• [REQUIRED ACTION]: Please print out the entries below unchanged and skip the images.

• [RECORD SET]:
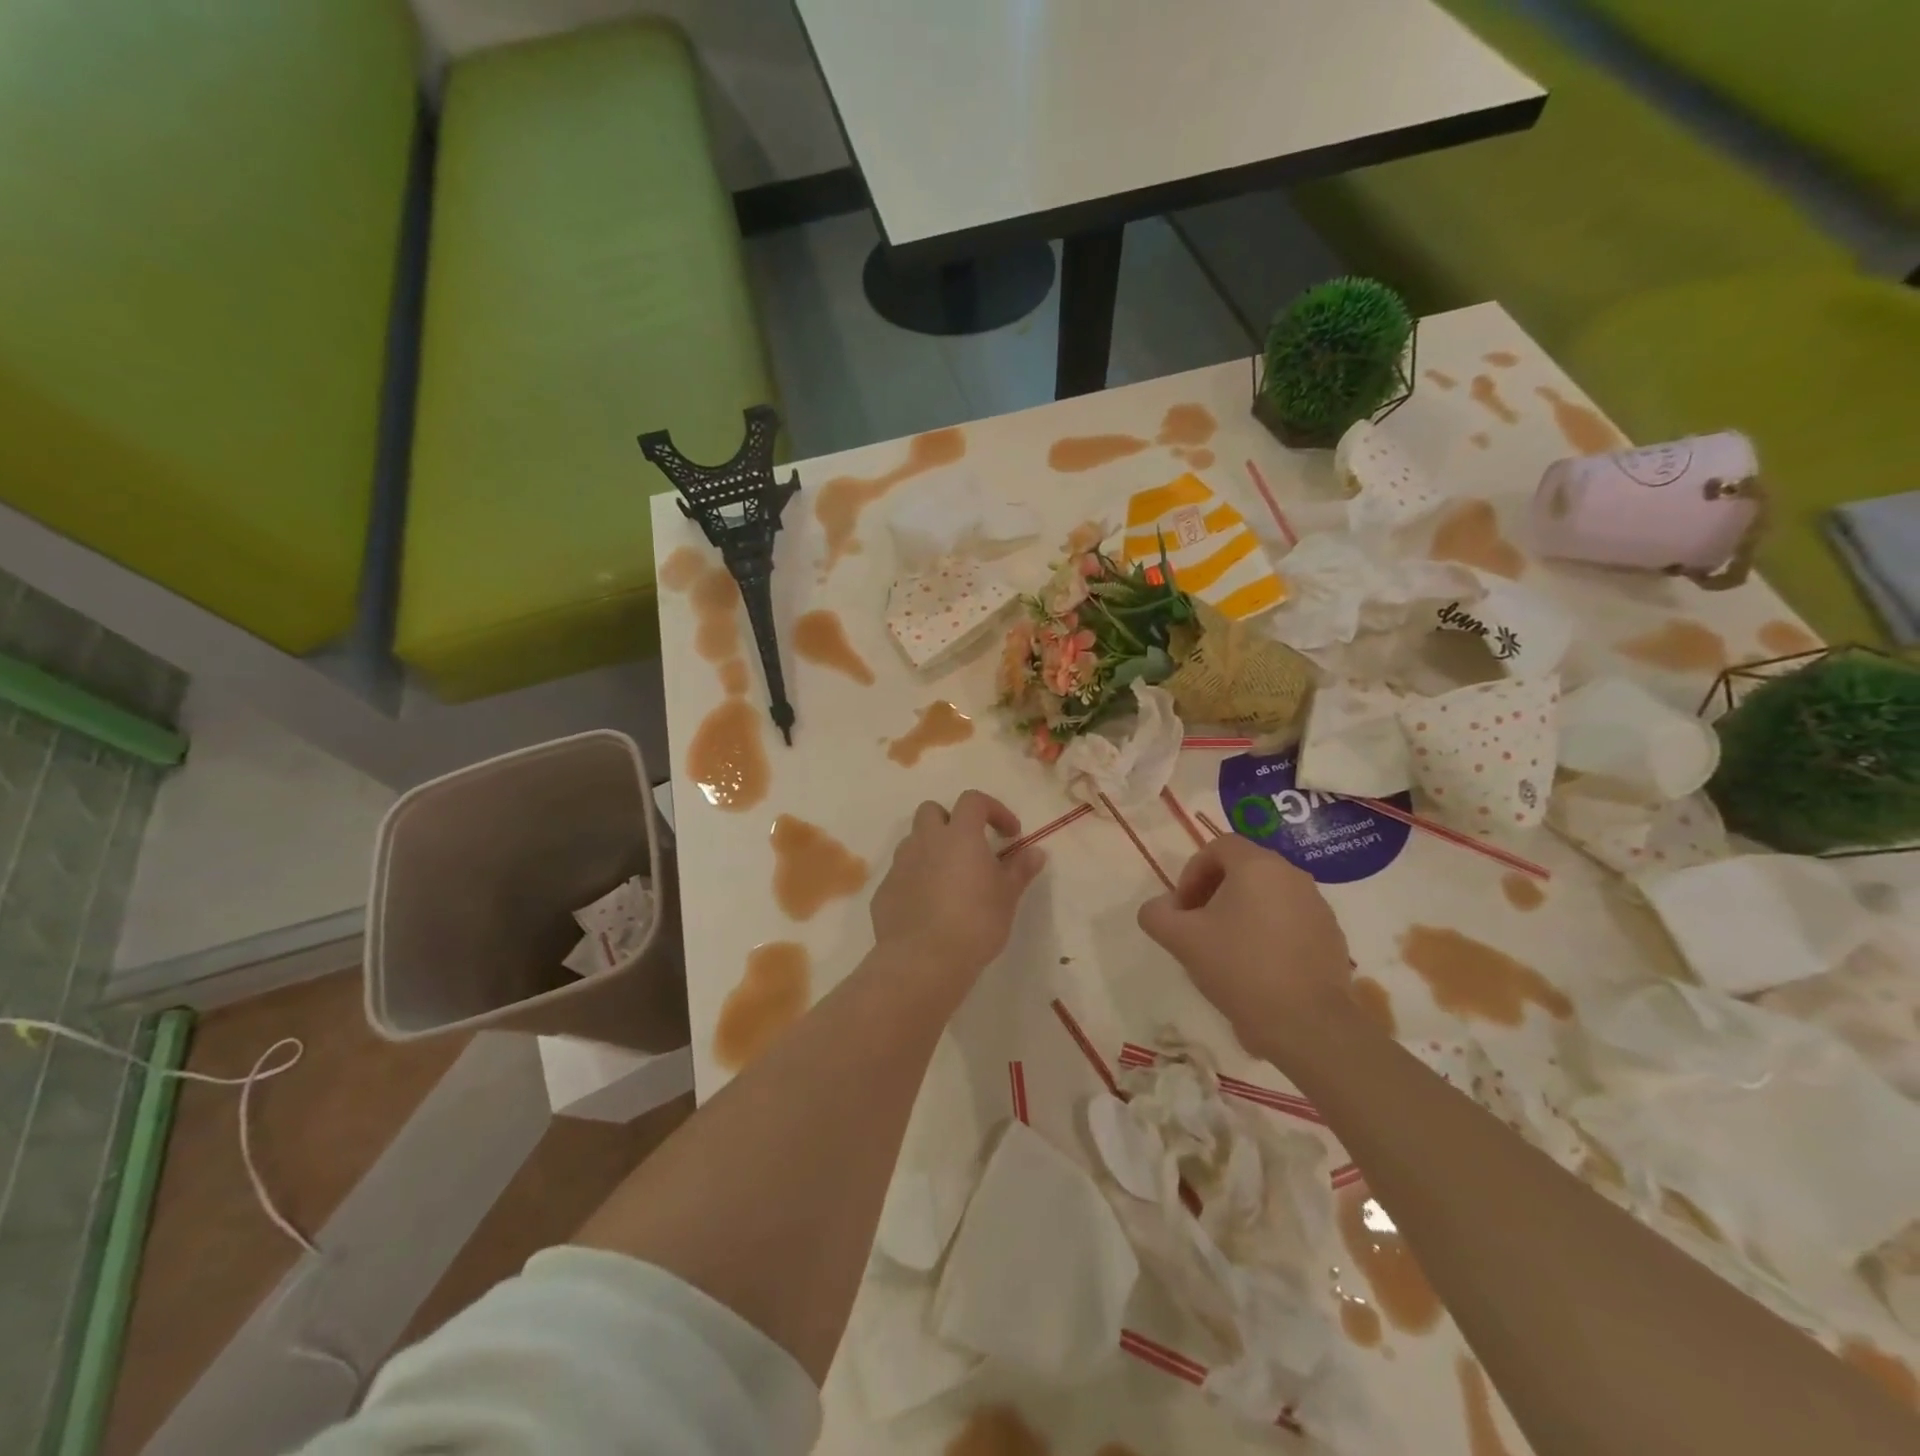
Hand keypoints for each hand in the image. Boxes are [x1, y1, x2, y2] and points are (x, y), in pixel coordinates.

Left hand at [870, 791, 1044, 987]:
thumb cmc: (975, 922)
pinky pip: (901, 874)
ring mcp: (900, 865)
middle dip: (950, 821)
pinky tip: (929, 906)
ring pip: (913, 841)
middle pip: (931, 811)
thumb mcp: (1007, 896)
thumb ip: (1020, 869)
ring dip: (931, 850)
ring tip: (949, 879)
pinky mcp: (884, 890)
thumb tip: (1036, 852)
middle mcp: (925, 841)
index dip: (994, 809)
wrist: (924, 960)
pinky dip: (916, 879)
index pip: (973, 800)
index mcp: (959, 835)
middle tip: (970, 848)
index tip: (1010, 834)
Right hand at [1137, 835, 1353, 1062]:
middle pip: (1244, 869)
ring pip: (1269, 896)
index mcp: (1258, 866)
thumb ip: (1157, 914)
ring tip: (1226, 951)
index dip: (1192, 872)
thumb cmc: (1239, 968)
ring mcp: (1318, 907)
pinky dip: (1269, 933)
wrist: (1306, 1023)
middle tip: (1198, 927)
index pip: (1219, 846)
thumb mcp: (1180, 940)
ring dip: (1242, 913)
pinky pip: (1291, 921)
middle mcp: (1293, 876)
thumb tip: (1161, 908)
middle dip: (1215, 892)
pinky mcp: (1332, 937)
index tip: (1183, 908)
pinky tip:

• [RESULT OF THE TASK]:
Hand keypoints for each hand in the image. Boxes are [x1, y1, x2, y2] and points are (x, y), in pixel coordinates.

Left hand at [870, 791, 1044, 987]:
thumb cmc: (975, 922)
pinky pip: (901, 874)
ring mcp: (900, 865)
middle dip: (950, 821)
pinky tip: (929, 906)
ring pip: (913, 841)
middle pip: (931, 811)
thumb mcp: (1007, 896)
thumb ip: (1020, 869)
ring dip: (931, 850)
ring tip: (949, 879)
pinky mcp: (884, 890)
thumb tip: (1036, 852)
middle mcp: (925, 841)
index dip: (994, 809)
wrist: (924, 960)
pinky dip: (916, 879)
index pip: (973, 800)
index mcp: (959, 835)
middle tip: (970, 848)
index tip: (1010, 834)
Right hand at [1137, 835, 1353, 1062]:
middle pip: (1244, 869)
ring pip: (1269, 896)
index mcp: (1258, 866)
thumb ip: (1157, 914)
ring tip: (1226, 951)
index dip: (1192, 872)
thumb cmc: (1239, 968)
ring mcp: (1318, 907)
pinky dip: (1269, 933)
wrist: (1306, 1023)
middle tip: (1198, 927)
index pip: (1219, 846)
thumb mcp: (1180, 940)
ring dip: (1242, 913)
pinky pip: (1291, 921)
middle mcp: (1293, 876)
thumb tip: (1161, 908)
middle dip: (1215, 892)
pinky mcp: (1332, 937)
index tip: (1183, 908)
pinky tip:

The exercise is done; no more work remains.